Martin Campbell may have accessed about 29 NHS patients' details, the ICO said. The patients received medical treatment for injuries at Prestwich and Moorgate Primary Care walk in centres in Bury, the ICO said.
Campbell was provided with the information by his former girlfriend Dawn Makin who worked as a nurse at the centres, according to the ICO statement.
Campbell used the information to contact the injured patients to invite them to make personal injury claims, the ICO statement said.

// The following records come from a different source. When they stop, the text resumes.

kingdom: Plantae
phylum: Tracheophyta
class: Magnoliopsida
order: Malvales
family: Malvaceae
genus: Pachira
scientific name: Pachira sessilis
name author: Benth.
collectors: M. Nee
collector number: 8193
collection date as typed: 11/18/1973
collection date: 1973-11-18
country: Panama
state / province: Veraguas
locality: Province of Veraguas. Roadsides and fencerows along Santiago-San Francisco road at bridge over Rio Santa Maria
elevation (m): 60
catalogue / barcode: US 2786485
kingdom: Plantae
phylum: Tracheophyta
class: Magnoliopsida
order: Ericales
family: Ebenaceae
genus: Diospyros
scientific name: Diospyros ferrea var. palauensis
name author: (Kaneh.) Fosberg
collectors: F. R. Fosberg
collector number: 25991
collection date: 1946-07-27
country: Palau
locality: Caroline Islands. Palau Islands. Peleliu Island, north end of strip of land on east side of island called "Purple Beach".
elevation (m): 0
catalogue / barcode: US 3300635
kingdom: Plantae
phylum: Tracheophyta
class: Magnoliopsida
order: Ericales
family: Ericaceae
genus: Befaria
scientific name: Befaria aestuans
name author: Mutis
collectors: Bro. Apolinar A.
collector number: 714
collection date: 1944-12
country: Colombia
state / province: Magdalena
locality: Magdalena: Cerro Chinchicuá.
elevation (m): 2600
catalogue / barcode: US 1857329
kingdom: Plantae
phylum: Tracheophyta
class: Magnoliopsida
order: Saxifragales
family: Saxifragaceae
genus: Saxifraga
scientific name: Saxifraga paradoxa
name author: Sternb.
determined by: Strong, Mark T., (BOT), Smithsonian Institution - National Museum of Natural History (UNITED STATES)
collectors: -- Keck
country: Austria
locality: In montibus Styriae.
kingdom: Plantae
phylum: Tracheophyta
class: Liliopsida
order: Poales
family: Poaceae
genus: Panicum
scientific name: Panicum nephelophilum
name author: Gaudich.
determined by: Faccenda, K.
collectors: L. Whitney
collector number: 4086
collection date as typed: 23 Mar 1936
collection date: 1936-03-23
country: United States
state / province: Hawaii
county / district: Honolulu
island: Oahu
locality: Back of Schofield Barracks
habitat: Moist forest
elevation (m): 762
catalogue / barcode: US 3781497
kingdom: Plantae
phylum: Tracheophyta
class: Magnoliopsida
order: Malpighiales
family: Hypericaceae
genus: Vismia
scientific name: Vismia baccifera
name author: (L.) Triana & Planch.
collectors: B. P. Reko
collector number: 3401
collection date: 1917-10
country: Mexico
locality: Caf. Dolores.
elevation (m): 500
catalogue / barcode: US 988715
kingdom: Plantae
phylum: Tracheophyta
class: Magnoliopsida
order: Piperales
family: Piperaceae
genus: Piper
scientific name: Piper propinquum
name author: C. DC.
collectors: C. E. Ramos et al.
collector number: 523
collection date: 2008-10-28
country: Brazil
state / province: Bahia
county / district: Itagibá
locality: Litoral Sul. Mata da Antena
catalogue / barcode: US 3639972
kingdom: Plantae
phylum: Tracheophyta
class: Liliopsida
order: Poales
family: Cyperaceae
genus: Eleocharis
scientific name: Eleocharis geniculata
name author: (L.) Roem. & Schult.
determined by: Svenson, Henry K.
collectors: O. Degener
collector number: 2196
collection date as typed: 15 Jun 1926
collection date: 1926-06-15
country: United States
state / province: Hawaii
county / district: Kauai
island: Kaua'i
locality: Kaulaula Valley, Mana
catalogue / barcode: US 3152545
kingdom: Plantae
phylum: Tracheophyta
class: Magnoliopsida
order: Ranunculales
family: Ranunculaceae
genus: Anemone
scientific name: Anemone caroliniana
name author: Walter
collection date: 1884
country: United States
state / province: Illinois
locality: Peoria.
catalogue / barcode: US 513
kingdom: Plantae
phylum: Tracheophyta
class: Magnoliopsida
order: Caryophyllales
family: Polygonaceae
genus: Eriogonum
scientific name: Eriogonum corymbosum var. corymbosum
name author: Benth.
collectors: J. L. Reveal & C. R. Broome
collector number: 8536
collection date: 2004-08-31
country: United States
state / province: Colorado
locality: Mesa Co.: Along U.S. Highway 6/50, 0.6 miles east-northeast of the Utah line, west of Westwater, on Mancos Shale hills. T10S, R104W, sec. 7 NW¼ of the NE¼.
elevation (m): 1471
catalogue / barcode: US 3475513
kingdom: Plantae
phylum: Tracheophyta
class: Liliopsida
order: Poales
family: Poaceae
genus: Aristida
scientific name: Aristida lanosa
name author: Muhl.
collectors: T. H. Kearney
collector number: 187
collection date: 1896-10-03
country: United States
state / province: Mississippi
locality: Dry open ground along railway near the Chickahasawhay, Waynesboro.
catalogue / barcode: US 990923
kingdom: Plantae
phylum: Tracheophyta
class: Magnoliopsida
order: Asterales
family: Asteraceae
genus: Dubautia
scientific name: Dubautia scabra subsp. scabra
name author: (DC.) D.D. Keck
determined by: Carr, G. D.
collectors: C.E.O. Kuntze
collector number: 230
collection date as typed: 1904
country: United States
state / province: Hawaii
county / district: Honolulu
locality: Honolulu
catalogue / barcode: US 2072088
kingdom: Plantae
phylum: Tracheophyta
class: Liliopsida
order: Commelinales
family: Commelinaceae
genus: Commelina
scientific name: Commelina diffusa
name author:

Campbell is a former employee of Direct Assist, a Bury-based personal injuries company, the ICO said.
Under the UK Data Protection Act it is a criminal offence to knowingly or recklessly obtain personal information without consent.
Bury Magistrates Court ordered Campbell to pay a £1,050 fine, £1,160 towards prosecution costs and a £15 victims' surcharge, the ICO said.
“People’s medical information is some of their most sensitive data and they rightly expect health workers only to access it when there is a legitimate business need," Information Commissioner, Christopher Graham, said in an ICO statement (3-page / 30KB PDF).
"Abusing this trust for personal gain is clearly wrong and potentially very distressing for those affected," Graham said.
“Martin Campbell would have known that obtaining the information was unlawful and yet he put his greed ahead of peoples’ privacy rights. [This] prosecution should help to serve as a deterrent to those who attempt to illegally obtain and pass on people’s information," the Information Commissioner said.
The Bury Primary Care Trust launched an investigation when it received complaints from patients, the ICO said. The patients had been encouraged to make personal injury claims by a man who had contacted them about their injuries, it said.
The Trust reported the findings of its investigations to the ICO after discovering that Makin had accessed the patients' files without a legitimate reason, the ICO statement said.
"The ICO will always pursue prosecutions where individuals breach both their duty of confidentiality and the Data Protection Act," the Information Commissioner, Christopher Graham, said.
"Those whose responsibilities include the custodianship of sensitive personal data should take note,” Graham said.
The ICO did not pursue a case against Makin after deciding it was not in the public interest.